Sorge aus den Nachbarregionen

Nach der Atomkatastrophe von Fukushima schaltete Deutschland seine acht ältesten Atomreaktoren ab. Im Dreiländereck um Aachen wuchs zeitgleich "das Bewusstsein, dass aufgrund der Windrichtung das atomare Risiko aber vor allem aus Belgien kommt", erklärt Oliver Krischer, Grüner Bundestagsabgeordnete aus der Grenzregion. "Man erkennt es daran, dass alle Stadt- und Gemeinderäte hier einstimmig Resolutionen gegen den Betrieb von Thiange beschlossen haben."
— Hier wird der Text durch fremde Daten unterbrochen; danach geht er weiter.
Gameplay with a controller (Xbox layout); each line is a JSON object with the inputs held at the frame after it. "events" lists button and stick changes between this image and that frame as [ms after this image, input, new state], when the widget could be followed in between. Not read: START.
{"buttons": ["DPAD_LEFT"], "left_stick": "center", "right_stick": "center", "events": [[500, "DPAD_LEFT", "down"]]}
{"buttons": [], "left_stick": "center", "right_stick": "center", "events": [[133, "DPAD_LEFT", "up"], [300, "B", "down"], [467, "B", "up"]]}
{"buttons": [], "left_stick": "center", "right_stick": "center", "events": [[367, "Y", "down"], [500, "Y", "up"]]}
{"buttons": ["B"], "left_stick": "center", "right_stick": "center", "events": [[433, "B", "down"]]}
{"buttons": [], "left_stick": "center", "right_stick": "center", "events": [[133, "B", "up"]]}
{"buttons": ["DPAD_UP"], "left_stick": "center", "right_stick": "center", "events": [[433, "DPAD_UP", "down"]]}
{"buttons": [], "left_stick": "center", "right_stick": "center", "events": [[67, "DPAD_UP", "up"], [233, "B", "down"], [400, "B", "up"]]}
Belgien Internationaler Protest gegen Atomkraft
Krischer fordert Konsequenzen von der deutschen RegierungBild: DW/G. Rueter

Enttäuscht zeigt sich der Energieexperte jedoch von der deutschen Regierung. Nach den nun bekanntgewordenen Rissen in den belgischen Reaktoren Tihange 2 und Doele 3 ließe sich die Bundesregierung zwar informieren, aber daraus folge nichts: "Die Gefahren aus den Nachbarländern nimmt man nicht zur Kenntnis. Eine klare Position zu den Risiken der belgischen Atomkraftwerke wäre hier wichtig."

Kritik an EU-Atompolitik

In dem Protestzug eingereiht hat sich auch Klaus Buchner. Er ist Europaabgeordneter, Mitglied der Ökologisch-Demokratischen Partei (ÖDP), Professor und Kernphysiker. Buchner setzt auf die Vernunft der Verantwortlichen, dass die Reaktoren Tihange 2 und Doele 3 jetzt endgültig vom Netz genommen werden. "Die Gefahren sind zu groß. Diese zwei Reaktoren dürfen nicht wieder ans Netz. Durch die Neutronenbestrahlung wurde das Material in den Reaktoren und den Leitungen brüchig. Es besteht die Gefahr, dass eine Leitung platzt."

Sehr große Sorge macht ihm aber auch noch die EU-Politik, "die EU-Kommission treibt massiv den Neubau von Atomkraftwerken voran. Das ist gefährlich und auch wirtschaftlicher Wahnsinn. Der Grund ist für mich reiner Lobbyismus und das Abzocken von öffentlichen Geldern."